Print the text of every entry below character for character, keeping each line as it stands.

• Information
##########

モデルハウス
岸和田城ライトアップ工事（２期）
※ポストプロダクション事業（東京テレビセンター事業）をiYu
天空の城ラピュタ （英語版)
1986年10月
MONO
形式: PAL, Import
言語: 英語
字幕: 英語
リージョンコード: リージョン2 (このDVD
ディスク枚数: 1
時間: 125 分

##########

• Solution to this task
モデルハウス
岸和田城ライトアップ工事（２期）
※ポストプロダクション事業（東京テレビセンター事業）をiYu
天空の城ラピュタ （英語版)
1986年10月
MONO
形式: PAL, Import
言語: 英語
字幕: 英語
リージョンコード: リージョン2 (このDVD
ディスク枚数: 1
時間: 125 分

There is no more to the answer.